説明

ICタグ及び生産ラインシステム及び検査ラインシステム

【課題】無線通信時にタグの通信距離を縮めないように低電力を維持しつつ、有線通信時にはタグの大容量メモリに高速にアクセスすることを目的とする。
【解決手段】タグ101は、アンテナ111、無線ポート112を介して、リーダと無線通信が可能であり、有線給電ポート113及び有線通信ポート114をPCと有線で接続することで、PCと有線通信が可能である。無線通信時には、タグ101の無線給電部121が、タグ101内部で有線通信を可能にするために付加した回路には給電しないようにし、低電力を維持する。一方、タグ101は、有線通信時には、転送レートの高速化を図るために、一度のメモリアクセスで読み出せるビット数を増やし、バースト転送を可能にする。動作に必要な電力は増加するが、タグ101の有線給電部131が、有線給電ポート113を介して外部から電源供給することで解決する。

【発明の詳細な説明】
【技術分野】
【0001】
本発明は、IC(集積回路)タグ及び生産ラインシステム及び検査ラインシステムに関するものである。本発明は、特に、高速有線通信機能付RFID(Radio・Frequency・IDentification)タグと応用システムに関するものである。
【背景技術】
【0002】
RFIDは、無線通信を利用した非接触による自動認識方式であり、バーコードに比べて、“書き込み可能である”、“汚れに強い”などの特長を持っている。RFIDは、ID(識別子)を記憶するRFIDタグ(以下、「タグ」という)と、タグからIDを読み出したり、タグにIDを書き込んだりするRFIDリーダライタ装置(以下、「リーダ」という)で構成される。RFIDは、以下のように動作する。
(1)リーダは、タグに対してコマンドを送信する。
(2)タグは、コマンドを受信する。
(3)タグは、応答条件が整っている場合、リーダからの搬送波をASK(Amplitude・Shift・Keying)変調して反射することでプリアンブル及びIDなどの応答情報を送信する。
(4)リーダは、プリアンブルを受信すると、タグからの応答があったと判定し、プリアンブルに続くIDなどの応答情報を読み取る。
【0003】
タグは、電池などの電源を持たず、リーダからの電波を受信することで電力を生成し、その電力を電源として動作する。タグ動作に必要な電力が大きいとリーダ・タグ間の通信距離が縮まるため、低電力で動作するようにタグは設計される。

——

- 依頼内容 1 -
抜粋本文の「(1)リーダは、タグに対してコマンドを送信する。」から「Dなどの応答情報を読み取る。」までをすべて書き直すこと。その際、「コマンド」を「命令」に置き換える。
- 依頼内容 2 -
抜粋本文について、次の問いに答えること。
(a) タグは応答情報を送信するとき、リーダからの搬送波にどの方式の変調をかけるか。
(b) タグは動作に使う電力をどうやって得るか。
(c) 無線通信時、タグの無線給電部が給電しないようにするのはどの回路か。
- 依頼内容 3 -
抜粋本文に従い、タグが低電力で動作するように設計される理由を1〜3文で説明すること。

——

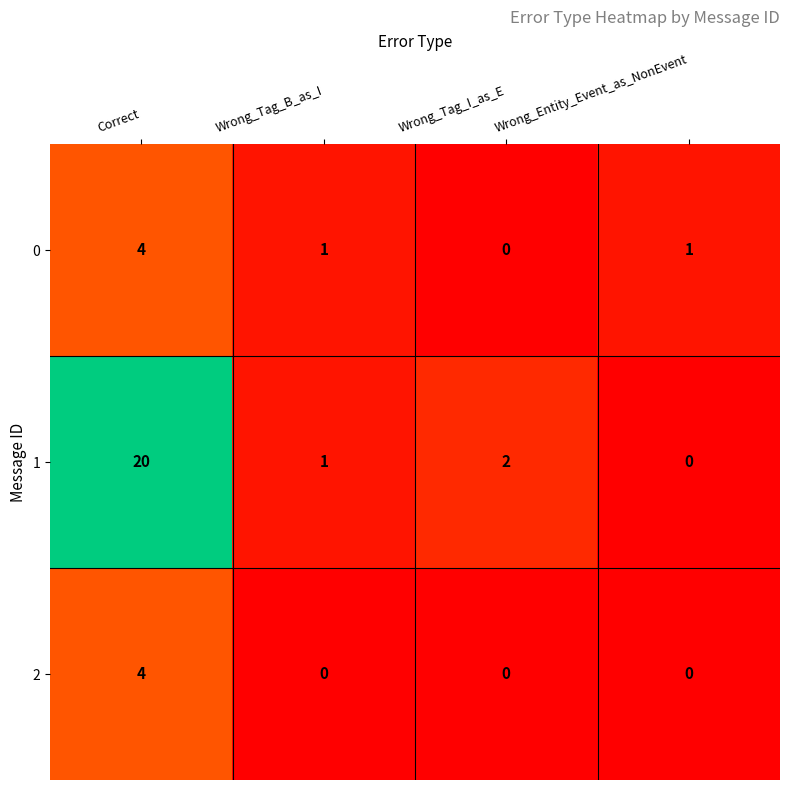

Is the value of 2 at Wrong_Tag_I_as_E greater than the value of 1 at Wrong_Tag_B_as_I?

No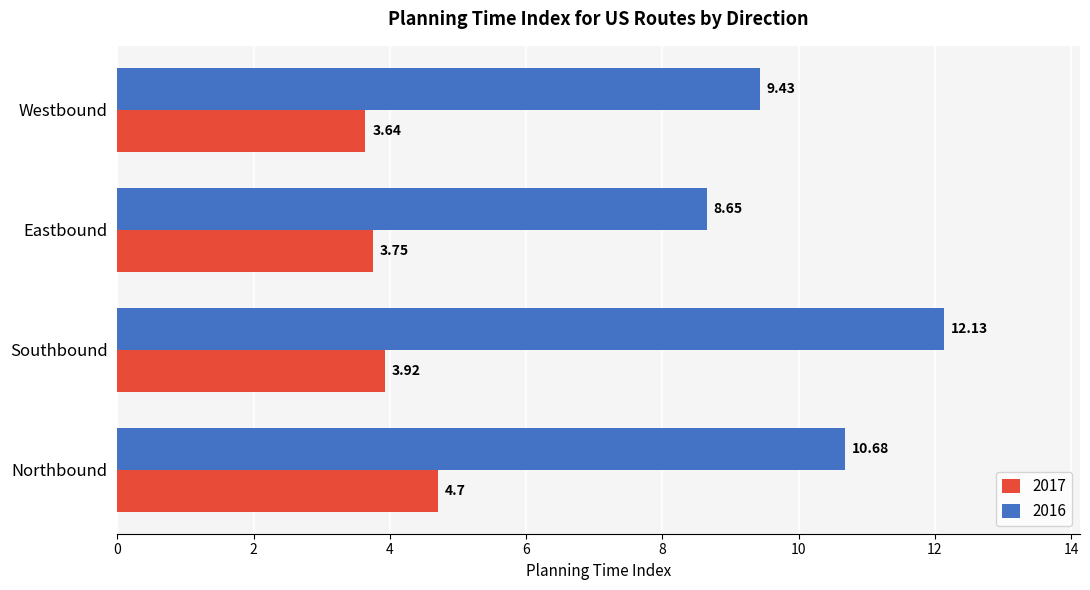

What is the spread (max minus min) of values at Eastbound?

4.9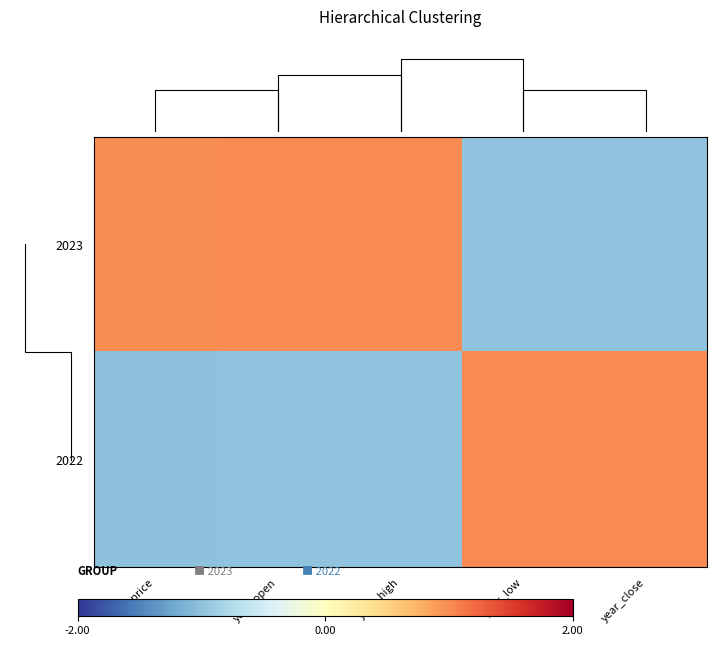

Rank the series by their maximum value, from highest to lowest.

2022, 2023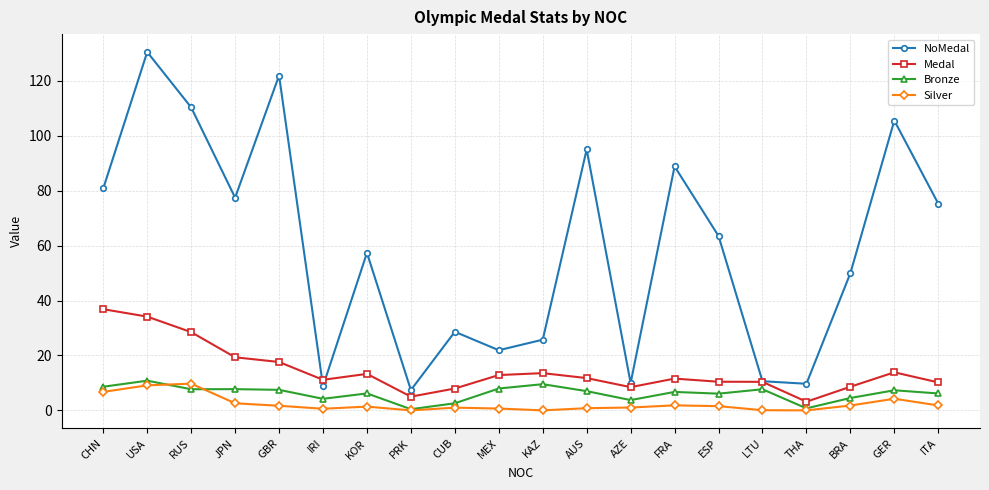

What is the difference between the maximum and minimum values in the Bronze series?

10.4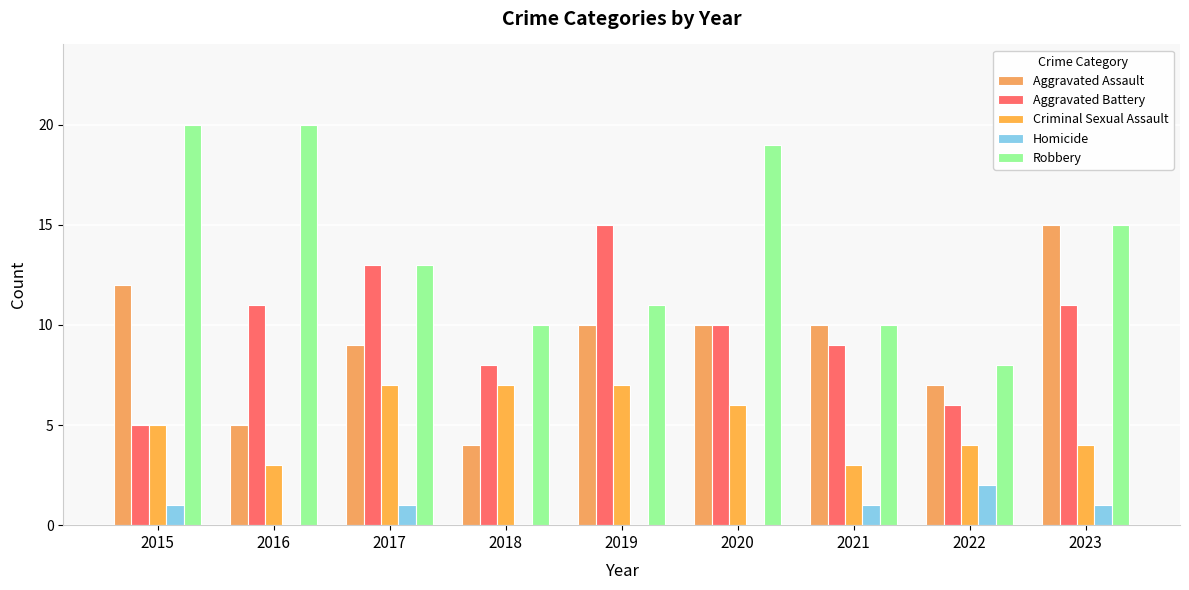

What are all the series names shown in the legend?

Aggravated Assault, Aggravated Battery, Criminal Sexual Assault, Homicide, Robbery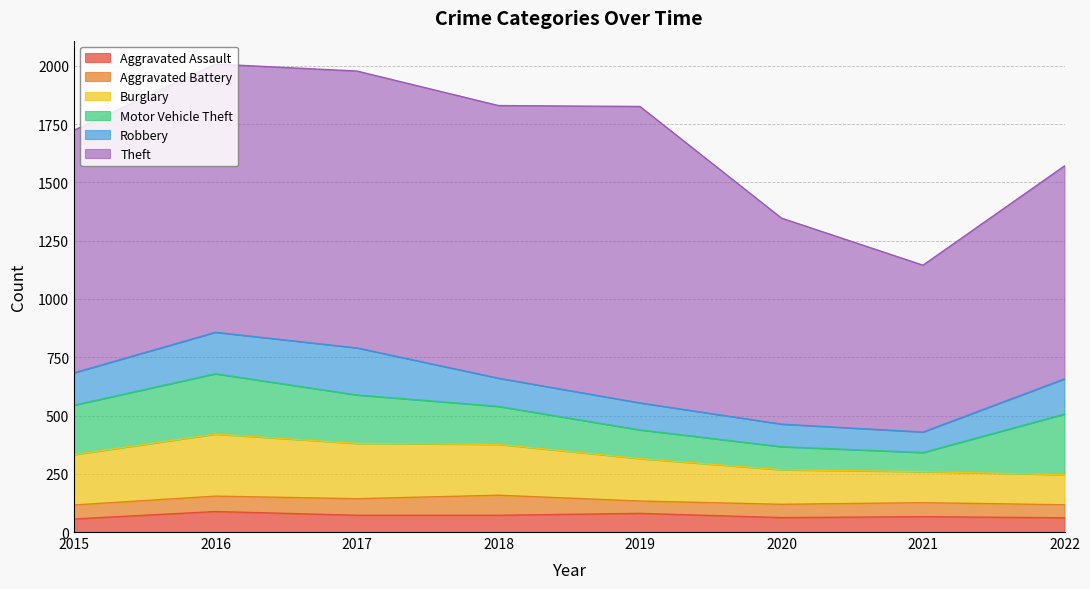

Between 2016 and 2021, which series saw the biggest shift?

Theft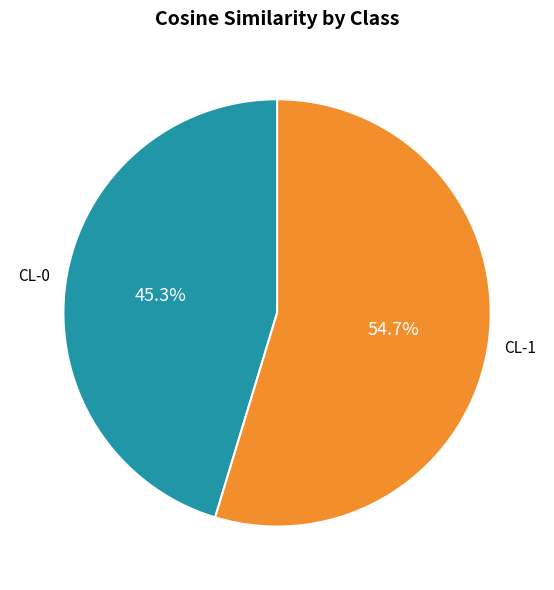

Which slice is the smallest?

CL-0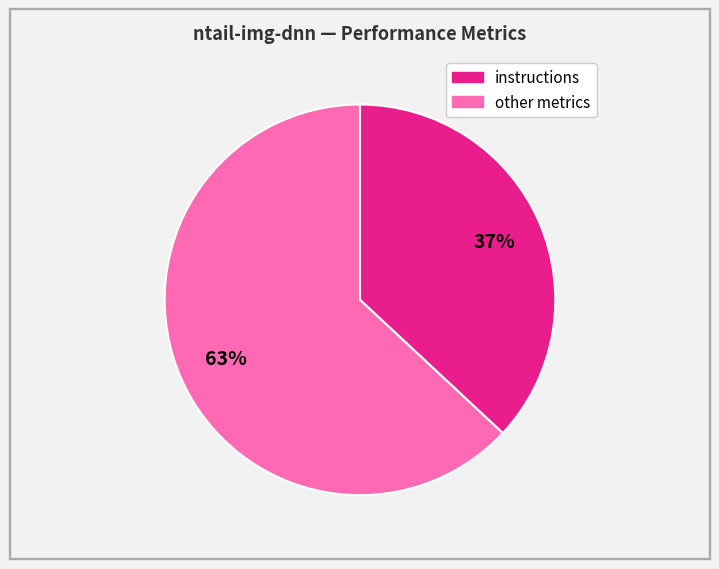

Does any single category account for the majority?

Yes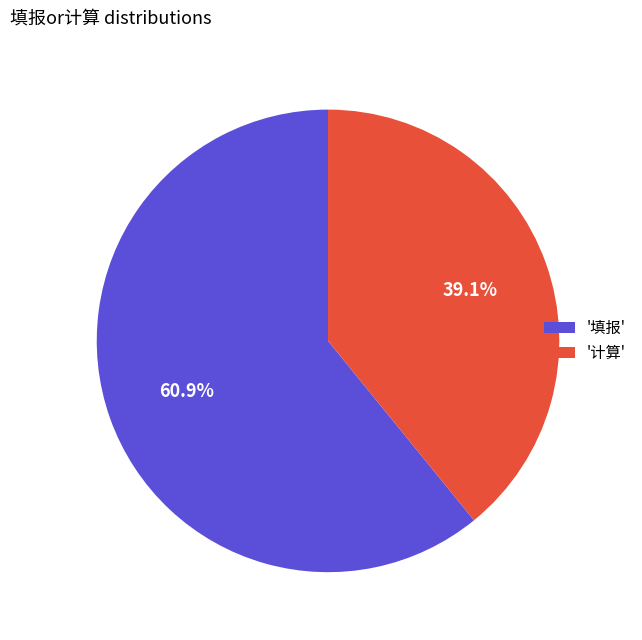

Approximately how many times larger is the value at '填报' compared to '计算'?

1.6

——

- 作業結果 1 -
(1)リーダは、タグに対して命令を送信する。
(2)タグは、命令を受信する。
(3)タグは、応答条件が整っている場合、リーダからの搬送波をASK(Amplitude・Shift・Keying)変調して反射することでプリアンブル及びIDなどの応答情報を送信する。
(4)リーダは、プリアンブルを受信すると、タグからの応答があったと判定し、プリアンブルに続くIDなどの応答情報を読み取る。

- 作業結果 2 -
(a) ASK(Amplitude・Shift・Keying)変調
(b) リーダからの電波を受信して電力を生成する。
(c) タグ内部で有線通信を可能にするために付加した回路

- 作業結果 3 -
タグは電池などの電源を持たず、リーダからの電波を受信して生成した電力を電源として動作する。動作に必要な電力が大きいと、リーダ・タグ間の通信距離が縮まってしまう。そのため、タグは低電力で動作するように設計される。